# Task description
The entries are to be printed again word for word, but no picture may appear.
·····
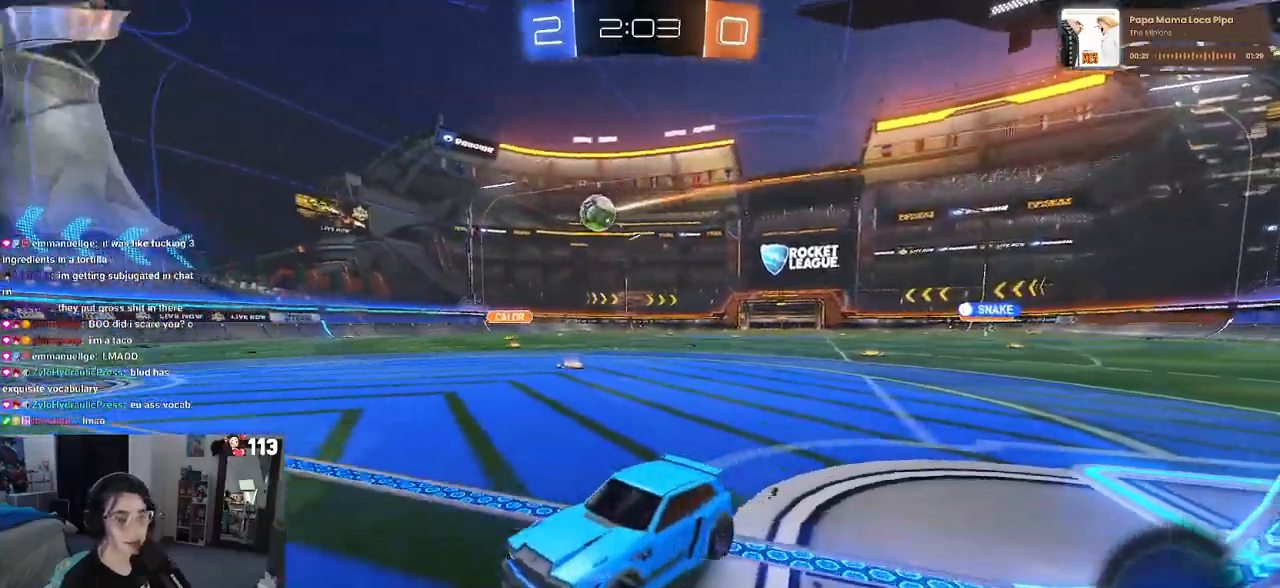
{"buttons": ["R2"], "left_stick": "right", "right_stick": "center", "events": [[17, "left_stick", "right"], [150, "SQUARE", "down"], [267, "SQUARE", "up"]]}
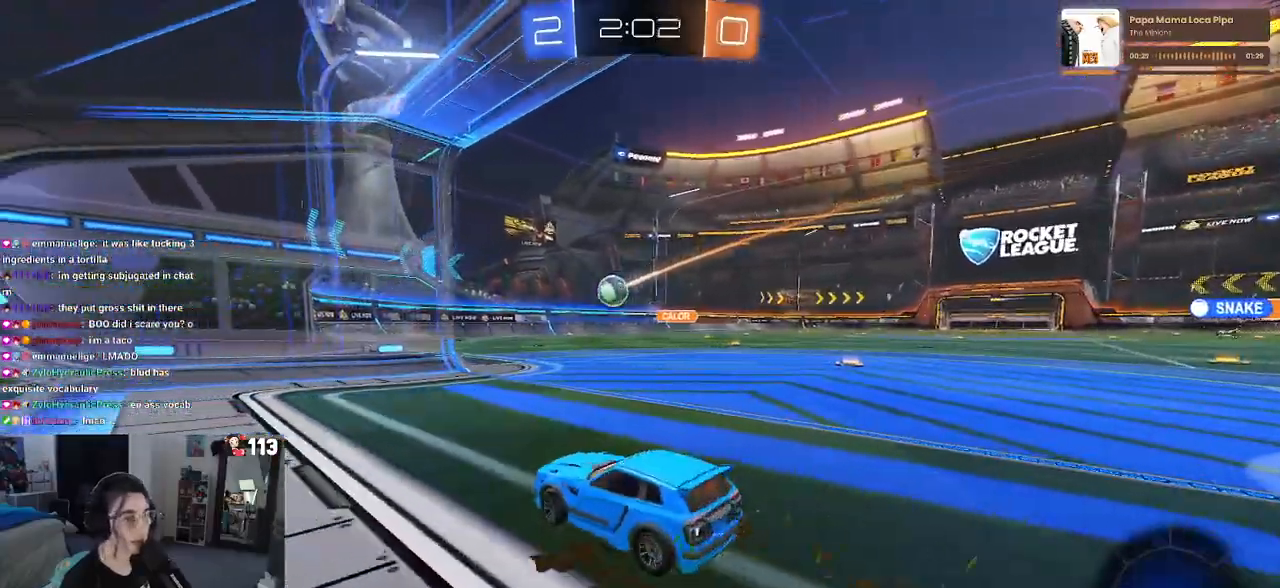
{"buttons": ["R2"], "left_stick": "center", "right_stick": "center", "events": [[283, "left_stick", "center"]]}
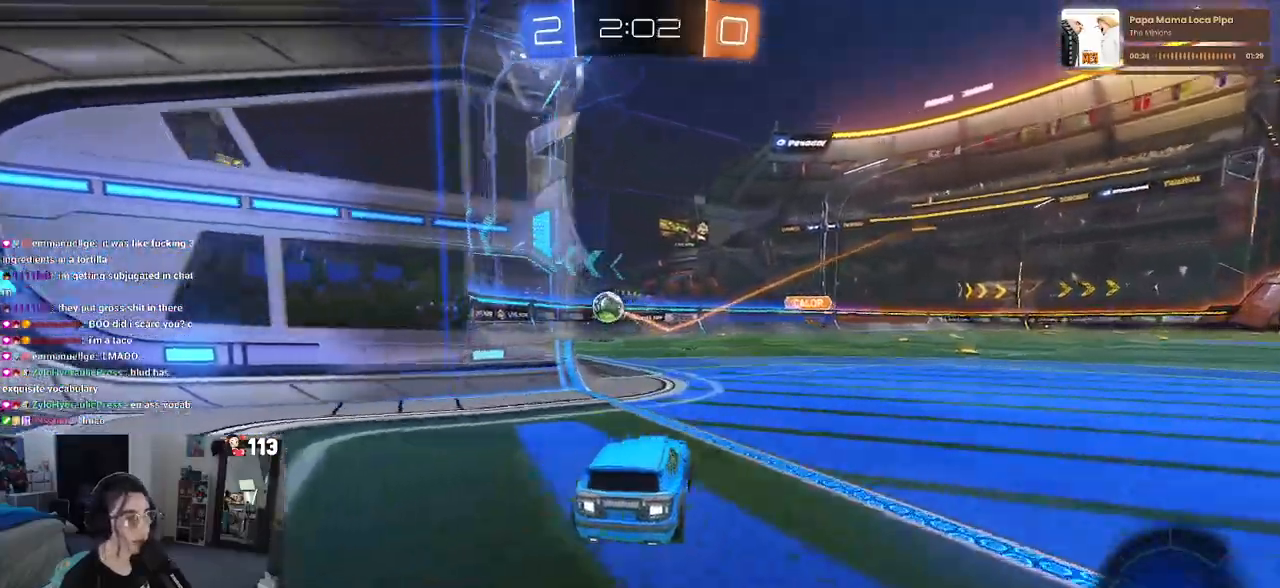
{"buttons": ["R1", "R2"], "left_stick": "center", "right_stick": "center", "events": [[200, "R1", "down"]]}
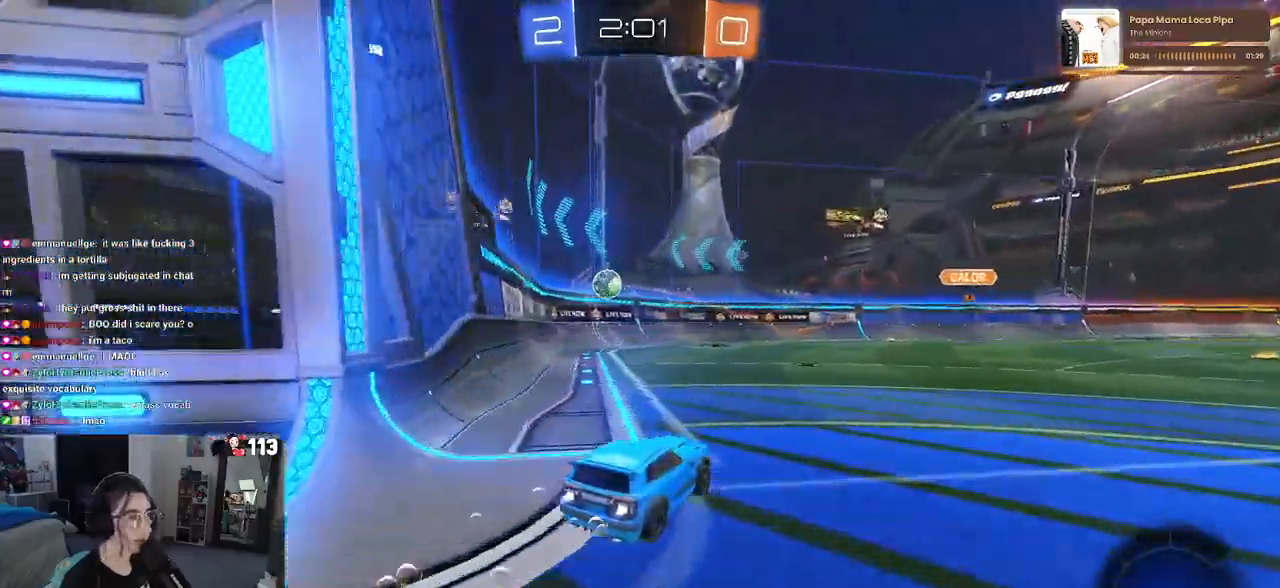
{"buttons": ["CROSS", "R1", "R2"], "left_stick": "down", "right_stick": "center", "events": [[250, "left_stick", "left"], [433, "left_stick", "down"], [450, "CROSS", "down"]]}
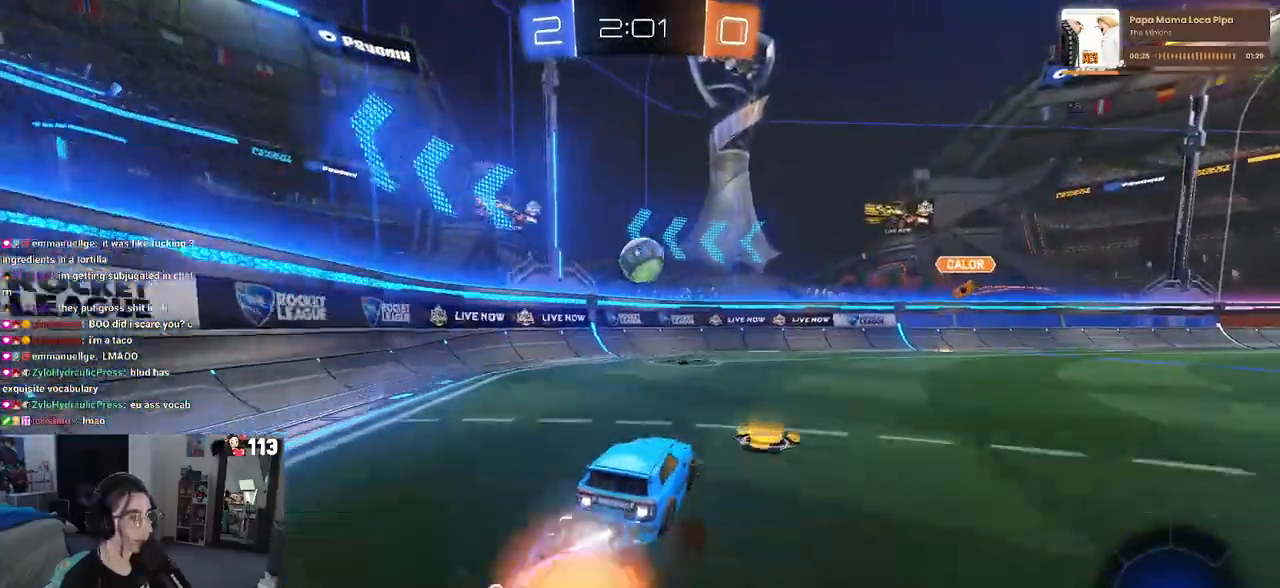
{"buttons": ["R2"], "left_stick": "center", "right_stick": "center", "events": [[100, "left_stick", "down-right"], [217, "left_stick", "center"], [233, "CROSS", "up"], [250, "R1", "up"]]}
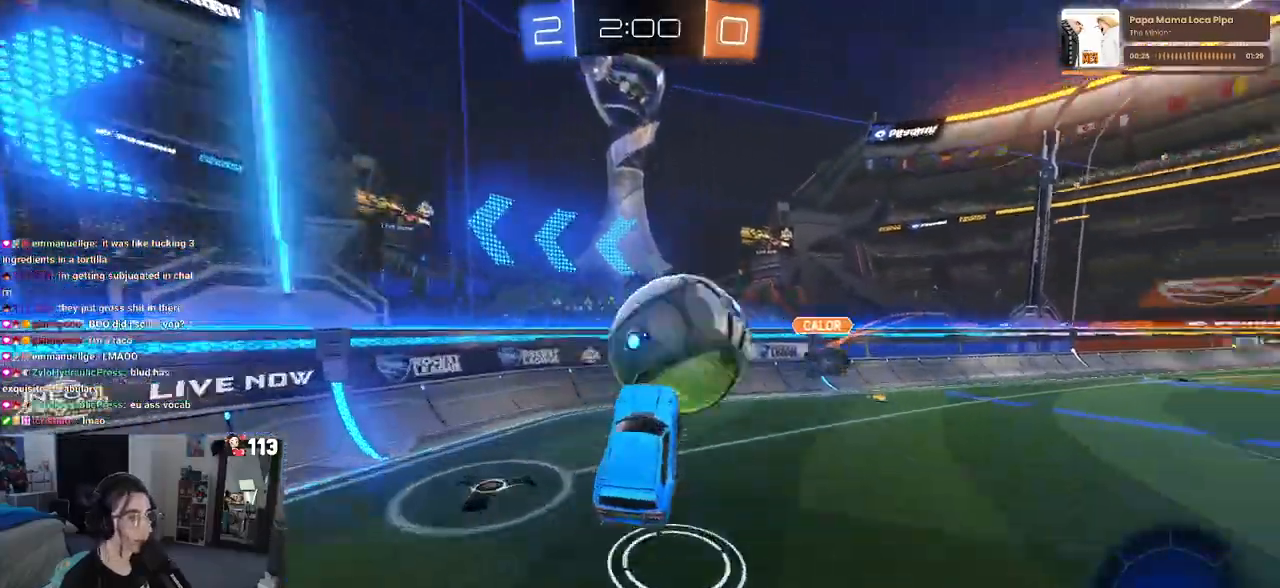
{"buttons": ["R2"], "left_stick": "up", "right_stick": "center", "events": [[383, "left_stick", "up"]]}
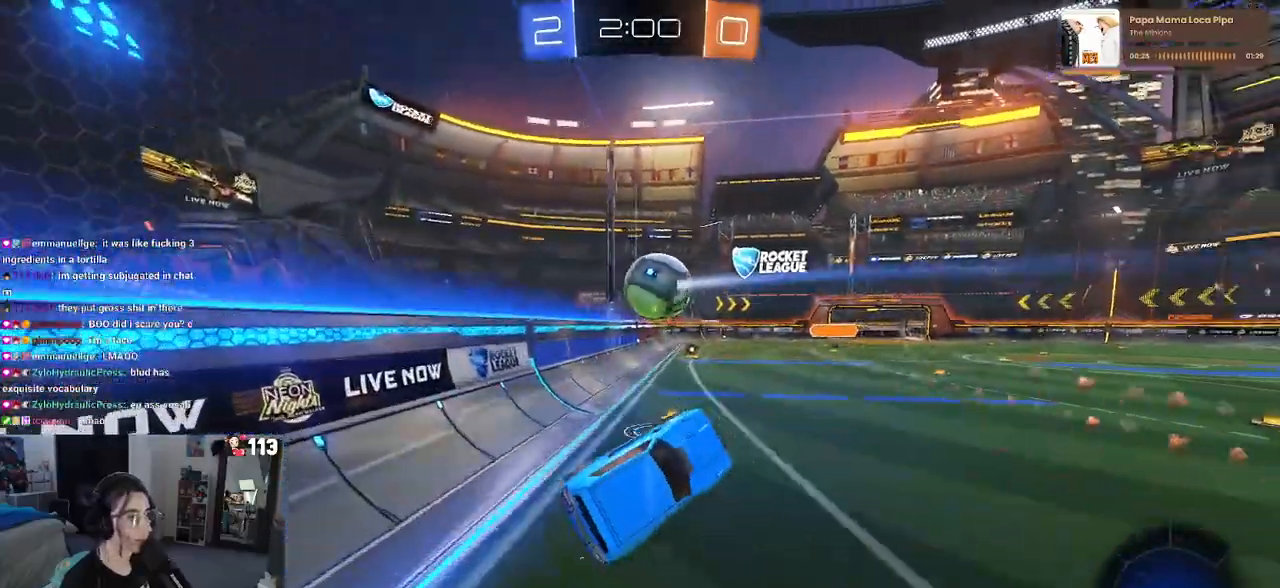
{"buttons": ["R1", "R2"], "left_stick": "center", "right_stick": "center", "events": [[183, "R1", "down"], [200, "CROSS", "down"], [283, "CROSS", "up"], [317, "left_stick", "center"]]}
·····
# Solution below
{"buttons": ["R2"], "left_stick": "right", "right_stick": "center", "events": [[17, "left_stick", "right"], [150, "SQUARE", "down"], [267, "SQUARE", "up"]]}
{"buttons": ["R2"], "left_stick": "center", "right_stick": "center", "events": [[283, "left_stick", "center"]]}
{"buttons": ["R1", "R2"], "left_stick": "center", "right_stick": "center", "events": [[200, "R1", "down"]]}
{"buttons": ["CROSS", "R1", "R2"], "left_stick": "down", "right_stick": "center", "events": [[250, "left_stick", "left"], [433, "left_stick", "down"], [450, "CROSS", "down"]]}
{"buttons": ["R2"], "left_stick": "center", "right_stick": "center", "events": [[100, "left_stick", "down-right"], [217, "left_stick", "center"], [233, "CROSS", "up"], [250, "R1", "up"]]}
{"buttons": ["R2"], "left_stick": "up", "right_stick": "center", "events": [[383, "left_stick", "up"]]}
{"buttons": ["R1", "R2"], "left_stick": "center", "right_stick": "center", "events": [[183, "R1", "down"], [200, "CROSS", "down"], [283, "CROSS", "up"], [317, "left_stick", "center"]]}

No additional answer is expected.